**** EXERCISE DATA

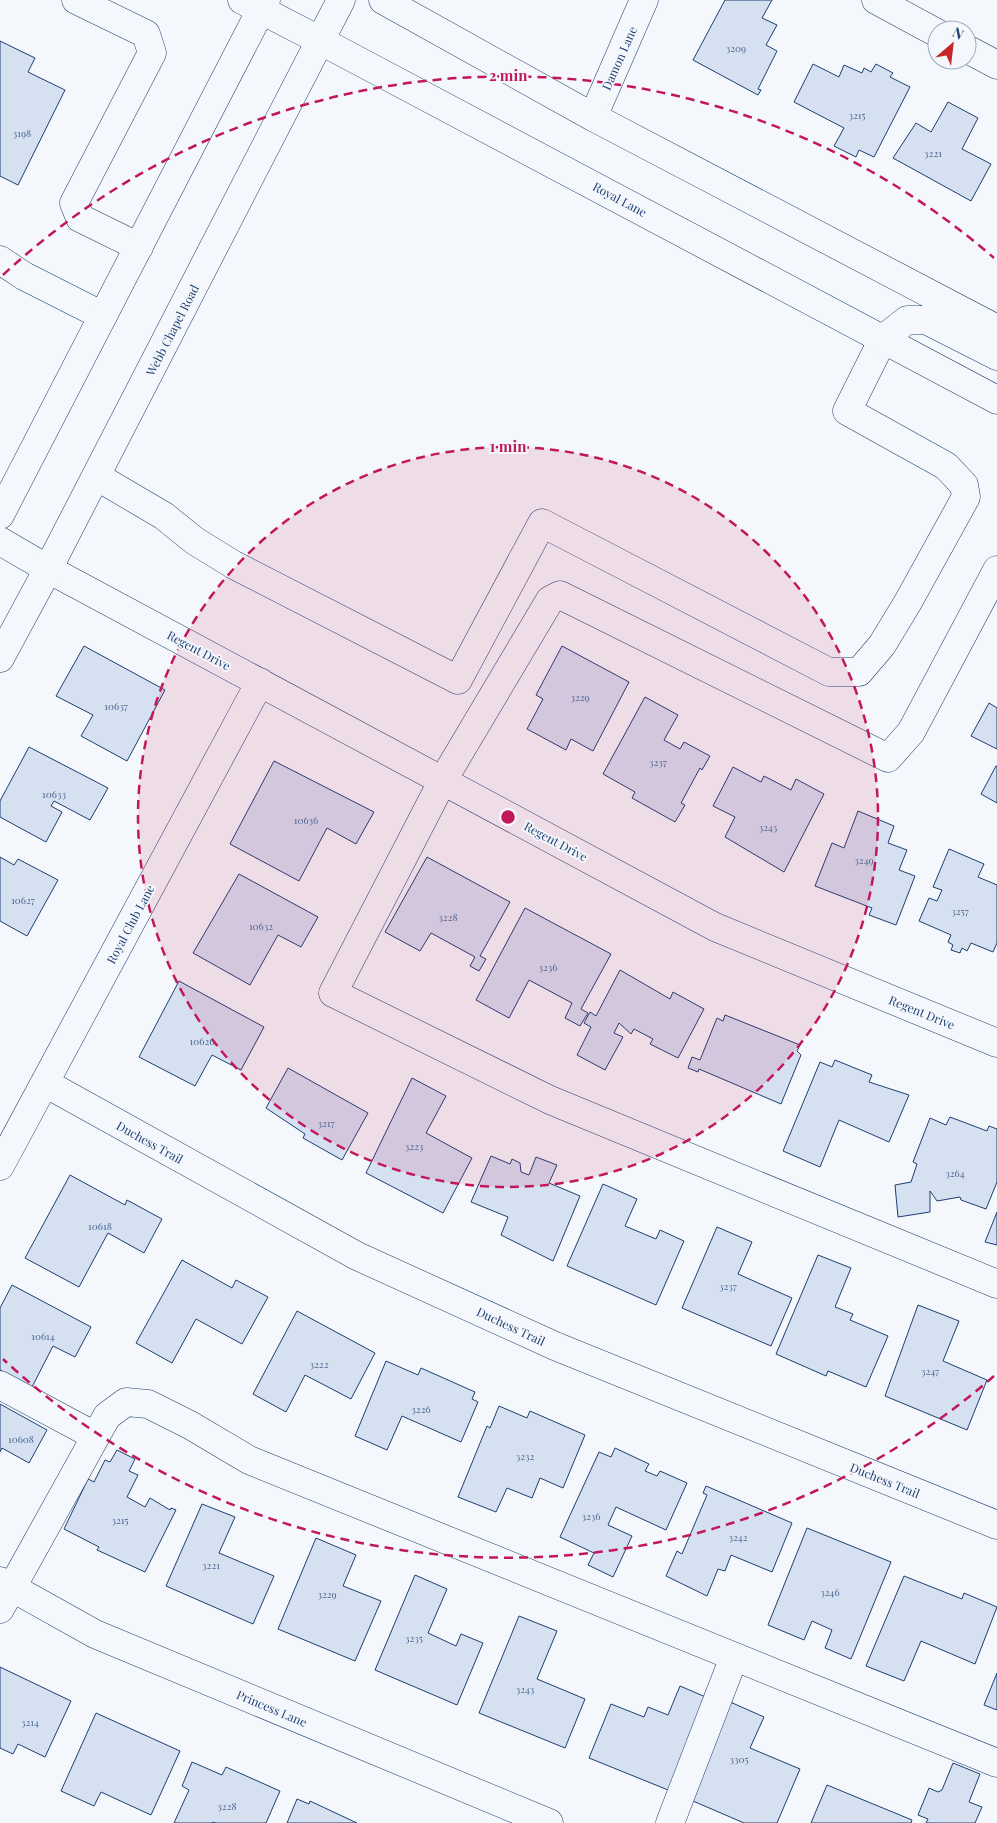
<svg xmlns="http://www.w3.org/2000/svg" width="997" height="1823" viewBox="0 0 997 1823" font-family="'Playfair Display',serif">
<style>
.building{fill:#d5e0f0;stroke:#1d3f73}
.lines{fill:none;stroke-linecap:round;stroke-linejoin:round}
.minor-casing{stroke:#1d3f73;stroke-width:29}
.major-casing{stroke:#1d3f73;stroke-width:29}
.minor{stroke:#f4f7fb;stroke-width:28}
.major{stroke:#f4f7fb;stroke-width:28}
.ring{fill:none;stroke:#c2185b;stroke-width:2.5;stroke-dasharray:9 6}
.labels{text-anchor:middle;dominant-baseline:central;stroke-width:4;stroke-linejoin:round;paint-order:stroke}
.number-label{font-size:10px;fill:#4b6792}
.street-label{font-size:12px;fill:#1d3f73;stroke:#f4f7fb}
.centre{fill:#c2185b;stroke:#f4f7fb;stroke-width:2.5}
.ring-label{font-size:15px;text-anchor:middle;font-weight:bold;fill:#c2185b;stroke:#f4f7fb;stroke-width:4;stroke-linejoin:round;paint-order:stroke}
</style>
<rect width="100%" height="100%" fill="#f4f7fb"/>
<path class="building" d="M725 0H772L762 18 777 25 766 45 777 51 758 89 761 90 758 95 693 60Z
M0 41 35 58 28 72 65 90 18 185 0 176Z
M813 64 839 77 844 65 862 73 864 68 871 72 876 64 893 73 890 77 910 87 874 157 859 150 856 157 834 146 844 128 794 102Z
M948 102 978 118 962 149 991 164 971 201 893 158 916 123 931 132Z
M84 646 165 690 127 761 81 736 93 715 56 696Z
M562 646 629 682 593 751 571 739 566 750 527 729 543 699 536 695Z
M645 697 678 715 664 740 680 749 684 742 710 756 702 770 700 768 681 803 685 805 675 822 632 798 635 792 603 774Z
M989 703 997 708V749L971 736Z
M29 747 108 788 90 820 54 801 51 806 62 812 46 842 0 817V801Z
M274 761 374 812 356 844 327 828 299 881 230 844Z
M996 766H997V803L981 794Z
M733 767 761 782 764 776 791 790 796 779 824 794 784 872 725 837 735 817 713 806Z
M858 811 894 826 888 843 907 850 899 870 915 876 896 925 869 915 872 908 815 886 832 843 844 848Z
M949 849 984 864 978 877 997 885V943L993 952 971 943 967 951 962 948 960 953 951 950 953 945 948 942 951 935 919 921 929 898 937 901 942 890 933 887Z
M0 857 14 865 18 859 58 880 27 936 0 921Z
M427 857 510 902 480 956 486 959 479 971 470 966 475 957 431 933 420 951 385 932Z
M239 874 318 917 301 947 278 935 250 985 193 953Z
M525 908 611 954 581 1009 588 1013 580 1026 565 1018 572 1003 529 980 509 1018 476 1000Z
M620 970 670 999 673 992 704 1009 678 1058 650 1044 653 1039 634 1029 631 1034 619 1023 614 1033 623 1037 605 1070 577 1055 591 1027 584 1023 590 1012 596 1016Z
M179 981 264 1027 241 1070 212 1055 195 1086 139 1057Z
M725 1015 800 1045 797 1051 801 1055 781 1104 699 1069 698 1072 688 1068 692 1057 700 1060 717 1018 723 1021Z
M835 1060 872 1075 869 1082 909 1095 889 1142 839 1120 820 1167 783 1151 820 1062 832 1067Z
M288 1068 368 1113 342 1160 303 1138 305 1134 266 1108Z
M412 1078 446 1096 426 1133 472 1158 443 1213 366 1173Z
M950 1117 987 1131 989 1126 997 1129V1182L986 1209 961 1200 960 1197 937 1201 930 1191V1212L898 1217 895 1185 911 1182 917 1164 913 1162 930 1118 946 1125Z
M491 1156 510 1164 512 1159 520 1163 521 1172 529 1175 536 1157 557 1165 549 1183 580 1196 553 1261 501 1235 508 1217 471 1202Z
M70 1175 125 1205 127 1200 162 1219 144 1253 108 1233 79 1287 25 1258Z
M603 1184 637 1199 625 1226 656 1239 660 1230 684 1241 656 1305 567 1266Z
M997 1212V1245L985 1242Z
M717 1227 752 1242 738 1274 792 1298 771 1346 682 1308Z
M818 1255 851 1268 835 1307 853 1314 850 1320 888 1336 866 1387 828 1371 826 1376 776 1354Z
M182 1260 232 1288 236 1280 268 1297 242 1344 196 1319 172 1363 136 1343Z
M12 1285 91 1327 75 1357 53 1346 32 1387 0 1370V1308Z
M918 1305 959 1321 943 1361 987 1380 967 1430 885 1396Z
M297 1311 375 1353 351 1399 305 1375 286 1412 253 1394Z
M386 1361 418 1375 421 1368 475 1392 472 1399 478 1402 461 1442 402 1416 387 1450 355 1436Z
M0 1404 47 1430 29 1463 2 1448 0 1452Z
M499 1406 527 1418 530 1411 585 1435 563 1488 540 1478 532 1498 507 1488 496 1512 458 1497 487 1426 490 1428Z
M615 1448 649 1464 645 1471 657 1476 660 1471 687 1483 666 1530 616 1507 608 1525 632 1536 613 1577 588 1565 594 1553 560 1537 599 1452 611 1457Z
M117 1450 135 1459 129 1471 138 1475 127 1497 145 1507 150 1498 170 1510 171 1508 176 1510 145 1572 97 1550 99 1547 64 1529 88 1479 94 1482 105 1460 110 1462Z
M706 1486 792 1523 772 1572 731 1555 725 1571 718 1569 707 1596 666 1576 677 1551 682 1554 707 1495 703 1493Z
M202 1504 235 1517 219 1553 274 1576 253 1624 166 1586Z
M807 1528 891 1562 851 1659 825 1648 832 1630 812 1621 804 1640 768 1625Z
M316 1538 356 1555 343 1586 381 1601 355 1661 278 1629Z
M415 1575 447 1589 428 1633 456 1646 461 1634 483 1643 457 1705 375 1670Z
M904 1576 962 1599 964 1593 997 1607 975 1664 921 1641 904 1681 866 1666Z
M519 1616 557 1631 537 1679 585 1699 565 1748 479 1713Z
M0 1667 71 1701 45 1757 18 1744 13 1754 0 1748Z
M997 1673V1710L984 1705Z
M680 1686 715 1701 678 1794 589 1758 611 1704 644 1717 648 1707 668 1715Z
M728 1701 764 1717 750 1748 800 1769 777 1823H744L686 1798Z
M96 1713 180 1751 151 1815 101 1792 94 1806 61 1791Z
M192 1762 222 1775 226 1767 280 1791 266 1823H216L213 1822 212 1823H174L189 1790 182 1786Z
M953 1763 980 1774 969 1802 982 1807 975 1823H926L928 1819 918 1815 929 1788 938 1792 942 1790Z
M827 1785 912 1820 911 1823H811Z
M297 1799 309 1804 310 1801 357 1823H287Z"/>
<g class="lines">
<g class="minor-casing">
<path id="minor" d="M76 0 146 34 152 53 74 203 80 218 139 247
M876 0 937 33
M967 49 997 65
M593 117 644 0
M0 260 24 276 103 316
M96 476 164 516 195 541 234 565 458 680 542 523 829 672H859L882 645 908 602 966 497 964 485 946 466 847 411 883 339
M0 541 48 569 715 927 997 1043
M997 570 911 732 888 758 560 595 550 600 443 780 333 993 550 1100 997 1284
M45 1083 357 1256 555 1346 997 1525
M0 1166 260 682
M0 1385 95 1436
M0 1581 95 1634 549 1823
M0 1609 107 1416 126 1402 148 1404 190 1425 249 1460 997 1763
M670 1823 734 1657"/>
</g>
<g class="major-casing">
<path id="major" d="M242 0 321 41 997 400
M383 0 593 117 997 329
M883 339 907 320H926L997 356
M0 515 266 0
M0 658 48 569 341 0"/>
</g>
<use href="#minor" class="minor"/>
<use href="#major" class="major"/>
</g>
<circle cx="508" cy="817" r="370" fill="#c2185b" fill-opacity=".12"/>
<g class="ring">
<circle cx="508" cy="817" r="370"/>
<path d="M994 1376A741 741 0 0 1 3 1359M3 275A741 741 0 0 1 994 258"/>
</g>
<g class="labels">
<g class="number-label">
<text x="736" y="48">3209</text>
<text x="857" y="115">3215</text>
<text x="22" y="133">3198</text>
<text x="933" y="153">3221</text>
<text x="580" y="697">3229</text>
<text x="116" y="706">10637</text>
<text x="658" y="762">3237</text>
<text x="54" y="794">10633</text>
<text x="306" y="820">10636</text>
<text x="768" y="827">3243</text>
<text x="864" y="860">3249</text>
<text x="23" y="900">10627</text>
<text x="960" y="911">3257</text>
<text x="448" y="917">3228</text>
<text x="261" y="926">10632</text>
<text x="548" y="967">3236</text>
<text x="202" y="1041">10626</text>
<text x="326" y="1123">3217</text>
<text x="414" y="1146">3223</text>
<text x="955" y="1173">3264</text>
<text x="100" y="1226">10618</text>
<text x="728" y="1286">3237</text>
<text x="43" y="1336">10614</text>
<text x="319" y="1364">3222</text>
<text x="930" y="1371">3247</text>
<text x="421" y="1409">3226</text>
<text x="21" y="1439">10608</text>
<text x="525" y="1456">3232</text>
<text x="591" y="1516">3236</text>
<text x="120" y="1520">3215</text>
<text x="738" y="1537">3242</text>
<text x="211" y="1565">3221</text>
<text x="830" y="1592">3246</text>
<text x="327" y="1594">3229</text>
<text x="414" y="1638">3235</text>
<text x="525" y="1689">3243</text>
<text x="30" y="1722">3214</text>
<text x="739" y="1759">3305</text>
<text x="227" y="1806">3228</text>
</g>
<g class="street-label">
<text transform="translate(619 58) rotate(-66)">Damon Lane</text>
<text transform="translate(620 199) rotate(28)">Royal Lane</text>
<text transform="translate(172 330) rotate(-63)">Webb Chapel Road</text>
<text transform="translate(199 650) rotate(28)">Regent Drive</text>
<text transform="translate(556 841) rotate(28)">Regent Drive</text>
<text transform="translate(130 924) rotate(-62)">Royal Club Lane</text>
<text transform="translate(922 1012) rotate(22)">Regent Drive</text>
<text transform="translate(150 1142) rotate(29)">Duchess Trail</text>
<text transform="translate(511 1326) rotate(25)">Duchess Trail</text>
<text transform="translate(885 1480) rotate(22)">Duchess Trail</text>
<text transform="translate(272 1708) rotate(23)">Princess Lane</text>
</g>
</g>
<circle cx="508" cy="817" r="8" class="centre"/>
<g class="ring-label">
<text x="508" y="81">2 min</text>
<text x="508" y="452">1 min</text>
</g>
<g transform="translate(952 45) rotate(28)"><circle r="24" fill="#f4f7fb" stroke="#9eadc5"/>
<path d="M0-4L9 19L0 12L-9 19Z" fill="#c62828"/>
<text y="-8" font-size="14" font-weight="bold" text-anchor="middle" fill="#1d3f73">N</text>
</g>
</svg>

********

EXERCISE AIM -> Copy out each line of the entries where the word "lines" is found.

WRITTEN SOLUTION ->
.lines{fill:none;stroke-linecap:round;stroke-linejoin:round}
<g class="lines">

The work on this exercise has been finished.